But there you have it. This is just a news post; the implications for Blackboard and the market are many and significant. Phil and I will have more to say about it in the days and weeks ahead. For now, the take-home message can be summed up thusly:
Game on.
- Many Bothans died to bring you this enhancement. [↩]
Larry lambert says
I agree, where were the jump-ups-and-cheers!! .?
Julie Rorabaugh (@rorabaughj) says
It wasn’t a “show.” I’m not saying I’m missing Chasen, but I DID miss Ray.
pmasson says
Bundled Products: “This should deliver more value to customers with less hassle.”
(I can’t believe I am going to use a Time Warner Cable advertisement to make a point, especially one that arguably does not genuinely reflect TWC’s business strategy, but…)
[youtube http://www.youtube.com/watch?v=Z78RU7_zbbg&w=560&h=315%5D
For institutions with centralized IT/online learning support, that are trying to support multiple organizations/campuses/departments, a bundled approach may not offer the flexibility in service and cost benefits that a shared service model could.
Ideally different units/campuses all working through a centralized support group can choose the specific systems they want to use as part of their courses/programs, contracting (and paying for) only those systems then want. Many small programs may only want the LMS and not other services (Course assessments, grading, and plagiarism prevention through SafeAssign Enterprise surveys Social learning and Blackboard’s Global Learning Network, Global Learning Object Repository, Portfolios ), or might already have in place preferred solutions. These organizations will now be paying for unused capacity if they choose to partner with centralized services.

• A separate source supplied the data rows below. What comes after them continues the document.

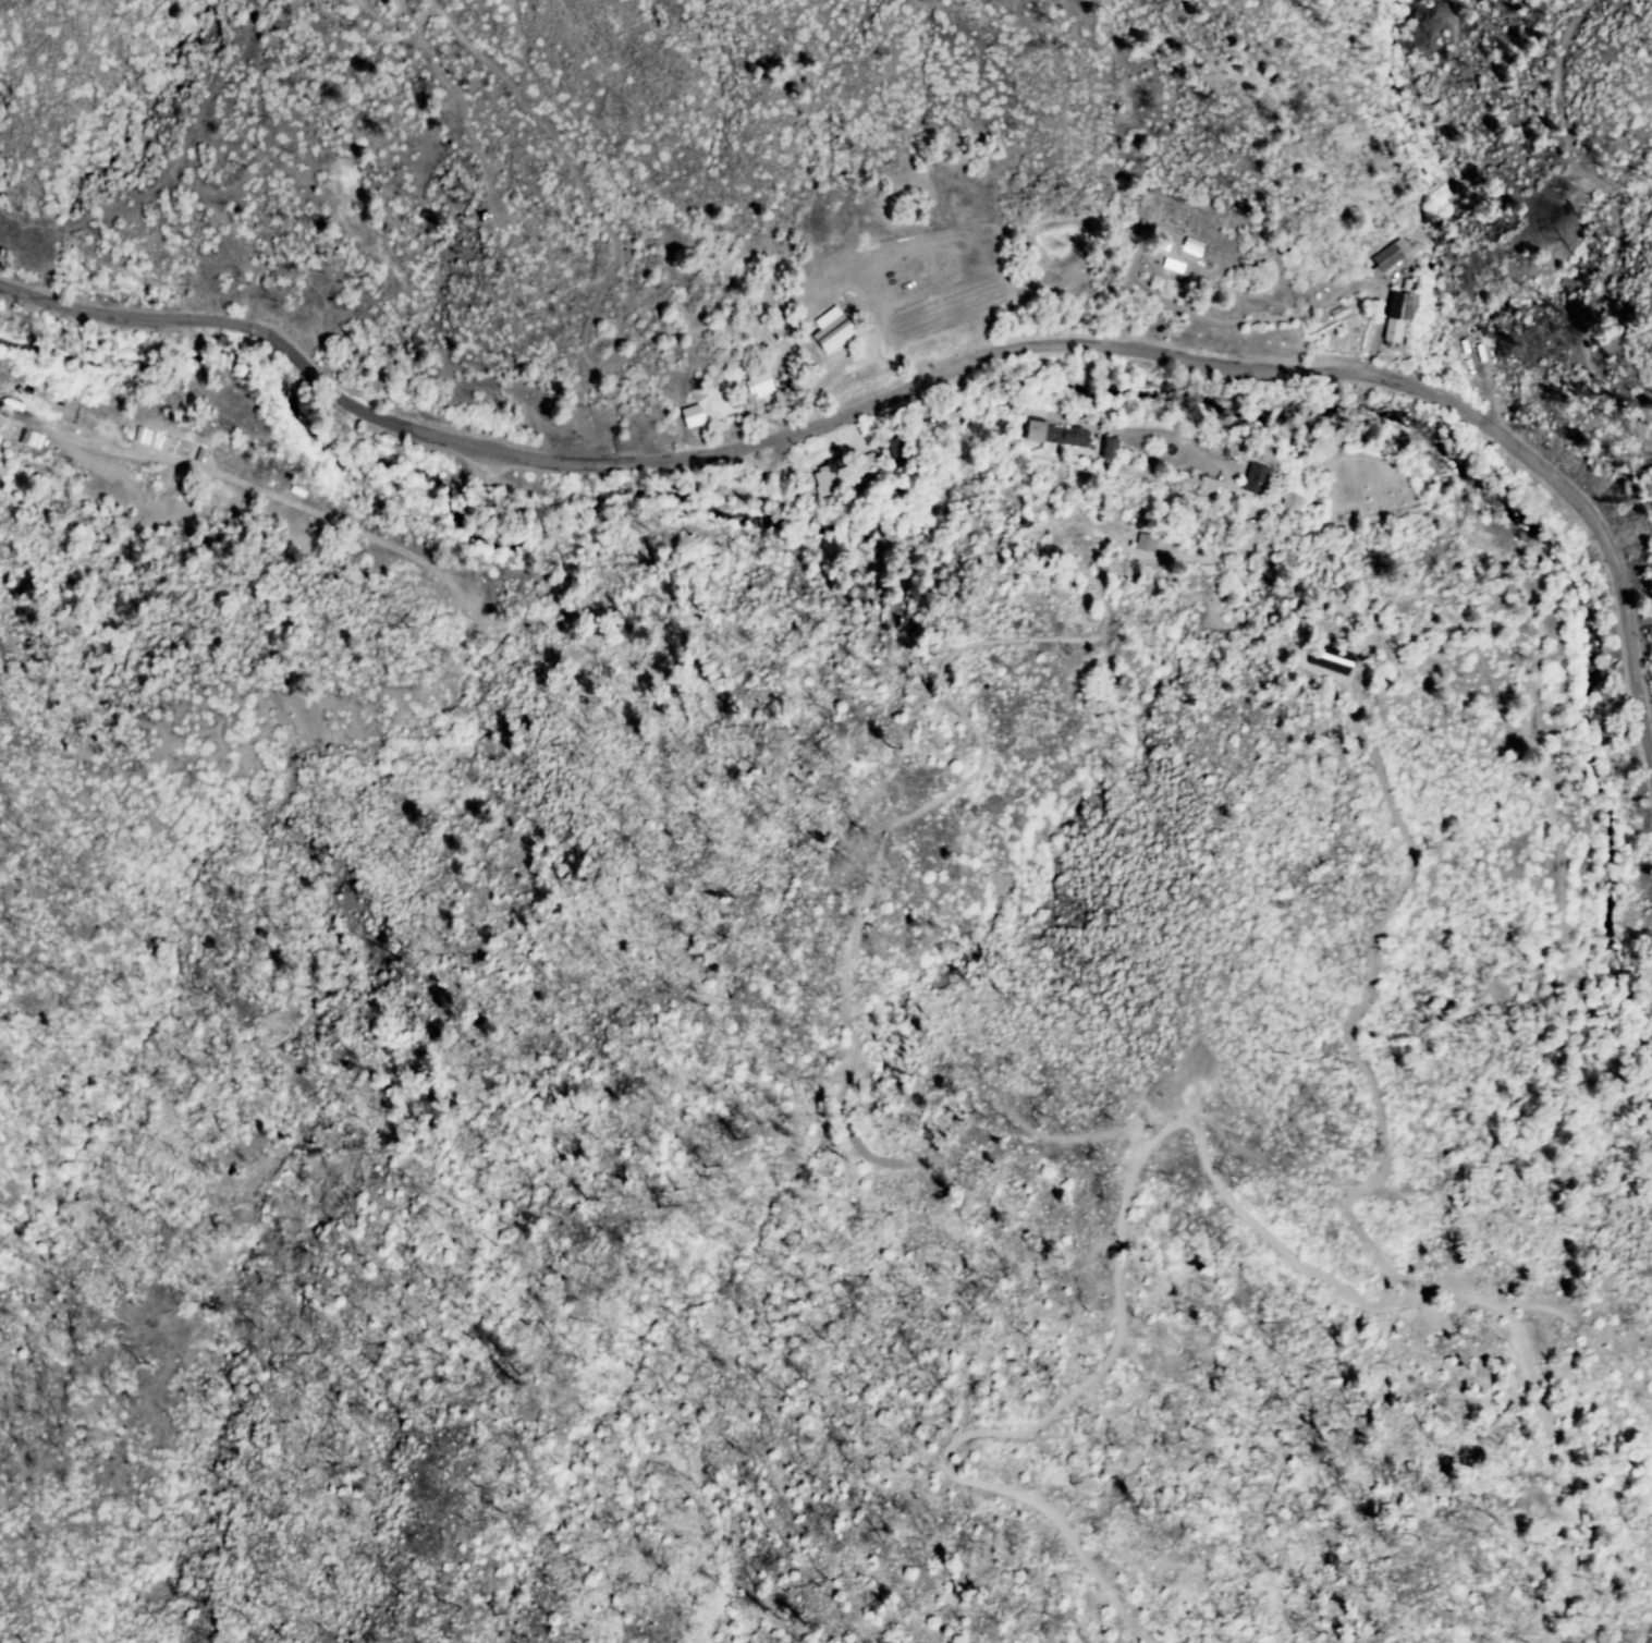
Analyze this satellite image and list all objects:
building: (1191, 246)
building: (1393, 255)
building: (1344, 310)
building: (1400, 317)
building: (834, 334)
building: (1468, 357)
building: (625, 362)
building: (4, 379)
building: (761, 380)
road: (927, 383)
building: (69, 411)
building: (691, 415)
road: (32, 420)
building: (1037, 430)
building: (112, 432)
building: (1068, 437)
building: (31, 442)
building: (897, 444)
building: (1226, 444)
building: (1111, 450)
building: (865, 462)
building: (1152, 464)
building: (831, 477)
building: (1257, 479)
building: (1210, 486)
building: (1291, 502)
building: (1149, 542)
building: (1333, 660)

I think this model is great for Bb (reduced internal costs and increased adoption–albeit forced) and campus administrators who are looking for a “turn-key, out-of-the-box solution” and ease in procurement and contracting, but at the cost of teaching and learning tools that might better align with campus/faculty/pedagogical/program goals.

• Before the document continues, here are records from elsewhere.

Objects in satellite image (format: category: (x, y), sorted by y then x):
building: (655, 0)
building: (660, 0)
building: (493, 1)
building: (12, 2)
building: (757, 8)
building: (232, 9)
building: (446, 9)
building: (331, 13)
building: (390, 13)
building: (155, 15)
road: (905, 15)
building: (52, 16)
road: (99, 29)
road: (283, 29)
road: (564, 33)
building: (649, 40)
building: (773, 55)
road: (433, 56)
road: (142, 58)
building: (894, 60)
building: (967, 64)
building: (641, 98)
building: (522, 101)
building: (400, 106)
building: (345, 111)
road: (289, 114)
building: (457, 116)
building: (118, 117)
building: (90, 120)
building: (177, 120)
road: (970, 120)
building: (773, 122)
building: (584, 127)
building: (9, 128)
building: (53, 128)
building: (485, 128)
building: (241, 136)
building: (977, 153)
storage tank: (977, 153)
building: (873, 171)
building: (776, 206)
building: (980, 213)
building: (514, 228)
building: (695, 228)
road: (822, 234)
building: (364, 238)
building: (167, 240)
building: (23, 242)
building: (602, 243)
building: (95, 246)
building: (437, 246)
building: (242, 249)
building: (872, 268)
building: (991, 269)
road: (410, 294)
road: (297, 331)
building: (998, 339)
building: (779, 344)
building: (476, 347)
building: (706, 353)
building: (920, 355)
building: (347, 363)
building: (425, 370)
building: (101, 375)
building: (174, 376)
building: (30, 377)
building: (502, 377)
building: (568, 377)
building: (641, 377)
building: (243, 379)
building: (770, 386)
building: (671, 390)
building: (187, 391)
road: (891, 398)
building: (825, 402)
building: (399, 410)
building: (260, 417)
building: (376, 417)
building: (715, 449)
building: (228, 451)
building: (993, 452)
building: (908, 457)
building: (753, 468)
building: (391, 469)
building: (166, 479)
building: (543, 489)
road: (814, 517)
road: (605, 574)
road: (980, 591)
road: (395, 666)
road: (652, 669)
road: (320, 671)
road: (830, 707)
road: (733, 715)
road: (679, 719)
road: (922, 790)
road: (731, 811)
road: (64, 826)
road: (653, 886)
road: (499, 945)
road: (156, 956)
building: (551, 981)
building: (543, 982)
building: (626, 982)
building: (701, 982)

Also, I thought we were moving to a distributed model of tool integration and interoperability (think IMS), not bloatware?
Michael Feldstein says
Patrick, I suspect we’ll start seeing increasing differences between Instructure on the one hand, which is trying to be a lean, mean, LMS machine, and Blackboard on the other, which is trying to move up the value chain by becoming an integrated solutions provider. Which is better will depend on your institutional needs.
Michael Evans says
And what on earth IS going on with D2L? I’m awaiting your comments with much anticipation!
kevin dowin says
Excellent synopsis of the event. Although I was sceptical of Blackboard supposed focus on the learner, I thought that they are headed in the right direction.
Clint Brooks says
I wasn’t able to be at Bb World this year, so I certainly can’t judge the specifics, but my colleague was and his reaction seems mixed at best. My first thought is to wonder how many of these proposed UX changes were run by the broad user base for feedback, BEFORE deciding on a direction. When I read that these changes are major and surprising, it suggests to me that a very limited part of the user base was clued into them. This is exactly the attitude at Blackboard that needs to change. Interface changes need to be developed through broad interactions with the user base, and with as much feedback as possible. This feels like the kind of change Microsoft made when they went to Windows 8, and we all know what a disaster that was.

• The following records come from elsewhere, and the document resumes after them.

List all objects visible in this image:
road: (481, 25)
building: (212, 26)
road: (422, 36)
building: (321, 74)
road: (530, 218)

The problem I have is not change, but the idea a software company can significantly and successfully redesign their product without consistent and broad input from users. That’s a rare bird.
Michael Feldstein says
Clint, I suppose it depends on what you mean by “consistent and broad input from users.” In my experience, it is possible for a company—especially a company the size of Blackboard—to do very substantial usability and user acceptance testing and still have the majority of customers not be aware that they are doing it. There’s a big difference between doing a lot of controlled testing with a significant but limited number of users, which can often yield good results, and putting something out for what amounts to a referendum by the entire user base, which rarely works.